About the Basel Committee

The Basel Committee on Banking Supervision (BCBS) is a committee of banking supervisory authorities that was established by the central bank governors of the Group of Ten countries in 1974. It provides a forum for regular cooperation on banking supervisory matters. Its objective is to enhance understanding of key supervisory issues and improve the quality of banking supervision worldwide. The Committee also frames guidelines and standards in different areas - some of the better known among them are the international standards on capital adequacy, the Core Principles for Effective Banking Supervision and the Concordat on cross-border banking supervision.

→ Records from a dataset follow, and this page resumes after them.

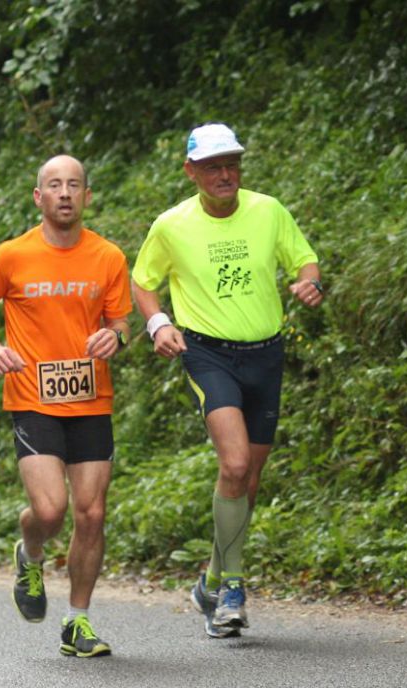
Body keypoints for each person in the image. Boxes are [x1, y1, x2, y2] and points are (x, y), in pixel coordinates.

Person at [132, 123, 323, 638]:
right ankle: (231, 592)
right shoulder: (172, 225)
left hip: (265, 354)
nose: (225, 174)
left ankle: (210, 579)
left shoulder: (268, 211)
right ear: (190, 171)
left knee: (248, 481)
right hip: (207, 354)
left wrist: (308, 284)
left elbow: (305, 261)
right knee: (234, 463)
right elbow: (143, 282)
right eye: (213, 166)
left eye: (232, 163)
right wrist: (159, 323)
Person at [0, 154, 132, 657]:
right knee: (50, 509)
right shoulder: (12, 255)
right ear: (39, 197)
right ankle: (30, 550)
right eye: (54, 185)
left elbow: (122, 322)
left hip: (91, 398)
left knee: (92, 513)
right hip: (33, 399)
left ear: (86, 196)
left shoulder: (109, 257)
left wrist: (114, 339)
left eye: (73, 185)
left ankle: (77, 622)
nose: (64, 193)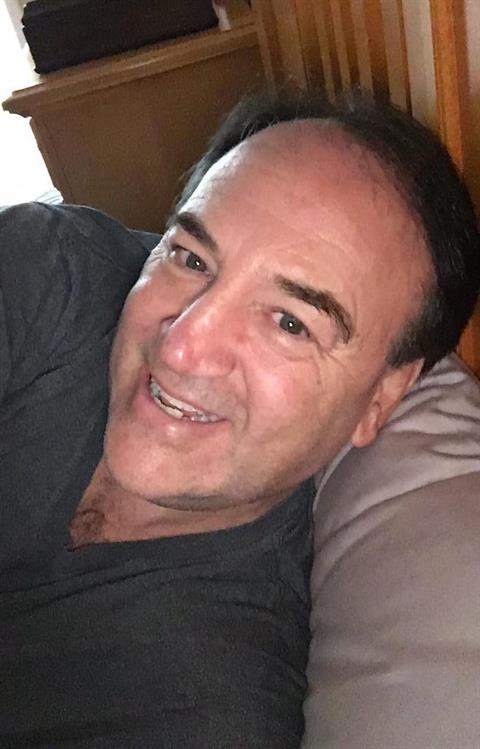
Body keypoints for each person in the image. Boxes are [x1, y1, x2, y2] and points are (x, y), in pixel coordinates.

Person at [1, 91, 479, 748]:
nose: (180, 346)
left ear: (380, 399)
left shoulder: (212, 705)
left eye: (290, 322)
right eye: (191, 259)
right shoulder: (49, 271)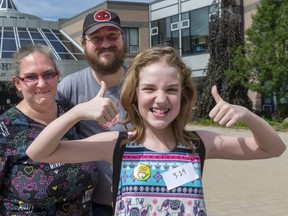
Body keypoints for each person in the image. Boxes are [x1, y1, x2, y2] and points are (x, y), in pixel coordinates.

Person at [26, 46, 286, 215]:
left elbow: (274, 149)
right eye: (149, 89)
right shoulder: (117, 145)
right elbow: (38, 152)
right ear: (135, 95)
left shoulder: (199, 144)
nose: (161, 99)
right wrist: (77, 113)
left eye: (171, 90)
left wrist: (249, 116)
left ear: (182, 96)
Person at [0, 44, 98, 215]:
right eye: (31, 77)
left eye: (48, 74)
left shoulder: (70, 113)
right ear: (17, 83)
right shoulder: (4, 129)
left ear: (57, 76)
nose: (42, 83)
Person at [56, 9, 127, 215]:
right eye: (96, 38)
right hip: (91, 206)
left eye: (112, 36)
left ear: (122, 38)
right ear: (84, 43)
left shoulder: (143, 82)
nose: (105, 44)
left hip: (143, 198)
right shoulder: (68, 88)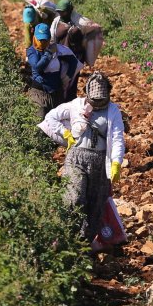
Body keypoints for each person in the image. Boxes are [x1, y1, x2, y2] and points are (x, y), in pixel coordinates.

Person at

The Committee's members come from Argentina, Australia, Belgium, Brazil, Canada, China, France, Germany, Hong Kong SAR, India, Indonesia, Italy, Japan, Korea, Luxembourg, Mexico, the Netherlands, Russia, Saudi Arabia, Singapore, South Africa, Spain, Sweden, Switzerland, Turkey, the United Kingdom and the United States. The Committee's Secretariat is located at the Bank for International Settlements (BIS) in Basel, Switzerland. However, the BIS and the Basel Committee remain two distinct entities.

The Basel Committee formulates broad supervisory standards and guidelines and recommends statements of best practice in banking supervision (see bank regulation or "Basel III Accord", for example) in the expectation that member authorities and other nations' authorities will take steps to implement them through their own national systems, whether in statutory form or otherwise.

The purpose of BCBS is to encourage convergence toward common approaches and standards. The Committee is not a classical multilateral organization, in part because it has no founding treaty. BCBS does not issue binding regulation; rather, it functions as an informal forum in which policy solutions and standards are developed.

The present Chairman of the Committee is Stefan Ingves, Governor of the central bank of Sweden (Sveriges Riksbank).

The Wolfsberg Group is an association of eleven global banks, which aims to develop financial services industry standards, and related products, for Know Your Customer, Anti-Money Laundering and Counter Terrorist Financing policies.

The Group came together in 2000, at the Château Wolfsberg in north-eastern Switzerland, in the company of representatives from Transparency International to work on drafting anti-money laundering guidelines for Private Banking. The Wolfsberg Anti-Money Laundering Principles for Private Banking were subsequently published in October 2000 (and revised in May 2002).

The Group then published a Statement on the Financing of Terrorism in January 2002, and also released the Wolfsberg Anti-Money Laundering Principles for Correspondent Banking in November 2002 and the Wolfsberg Statement on Monitoring Screening and Searching in September 2003. In 2004, the Wolfsberg Group focused on the development of a due diligence model for financial institutions.

During 2005 and early 2006, the Wolfsberg Group of banks actively worked on four separate papers, all of which aim to provide guidance with regard to a number of areas of banking activity where standards had yet to be fully articulated by lawmakers or regulators. It was hoped that these papers would provide general assistance to industry participants and regulatory bodies when shaping their own policies and guidance, as well as making a valuable contribution to the fight against money laundering.

In early 2007, the Wolfsberg Group issued its Statement against Corruption, in close association with Transparency International and the Basel Institute on Governance. It describes the role of the Wolfsberg Group and financial institutions more generally in support of international efforts to combat corruption. The Statement against Corruption identifies some of the measures financial institutions may consider in order to prevent corruption in their own operations and protect themselves against the misuse of their operations in relation to corruption.